• _PROBLEM DESCRIPTION_: Return the listing below unchanged, minus its pictures.

• _COLLECTED MATERIAL_:
┏━━

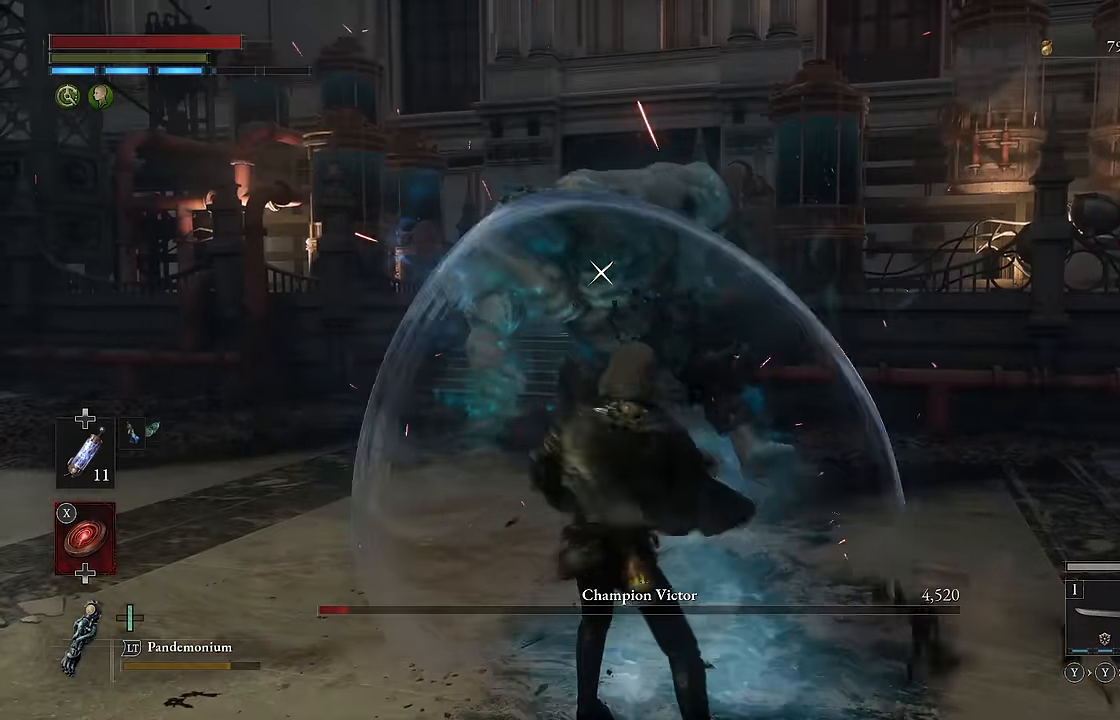
{"dt_ms": 500, "buttons": ["R2"], "left_stick": "center", "right_stick": "center", "events": []}
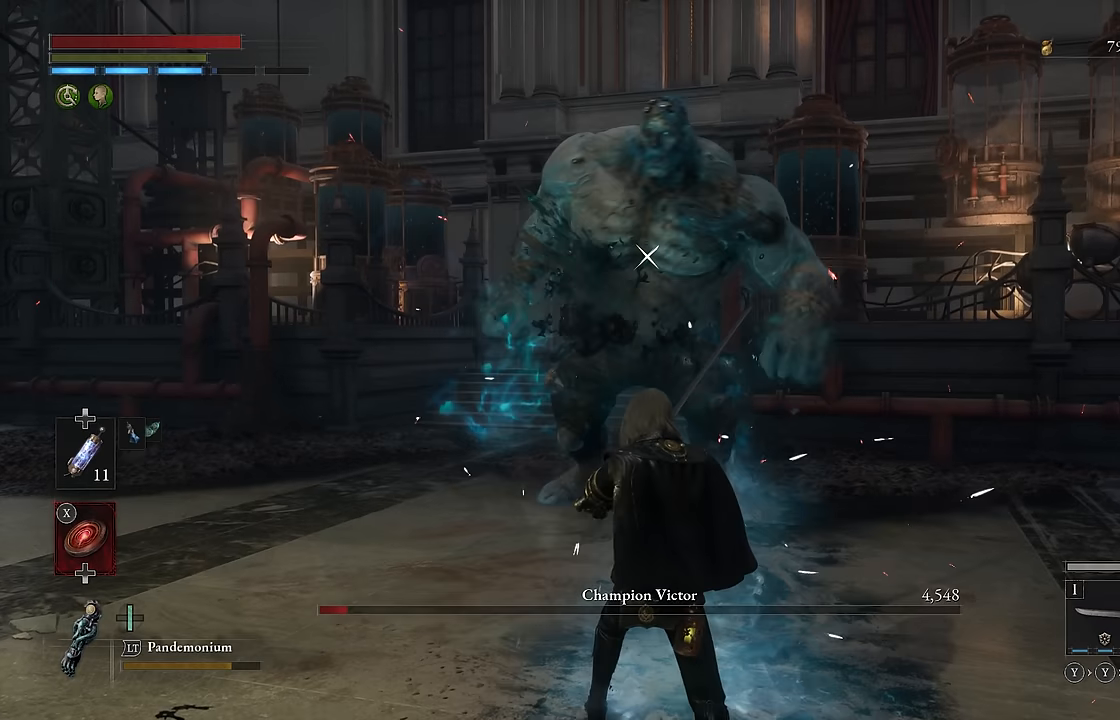
{"dt_ms": 500, "buttons": ["R2"], "left_stick": "center", "right_stick": "center", "events": []}
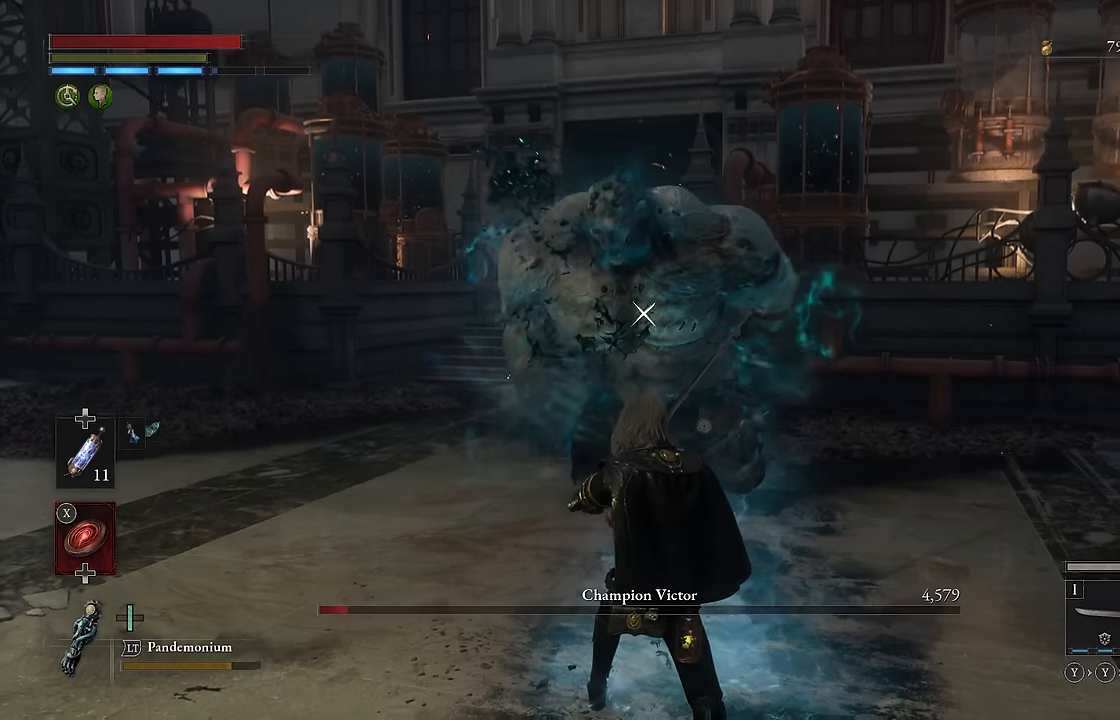
{"dt_ms": 500, "buttons": ["R2"], "left_stick": "center", "right_stick": "center", "events": []}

┗━━

• _ANSWER_:
{"dt_ms": 500, "buttons": ["R2"], "left_stick": "center", "right_stick": "center", "events": []}
{"dt_ms": 500, "buttons": ["R2"], "left_stick": "center", "right_stick": "center", "events": []}
{"dt_ms": 500, "buttons": ["R2"], "left_stick": "center", "right_stick": "center", "events": []}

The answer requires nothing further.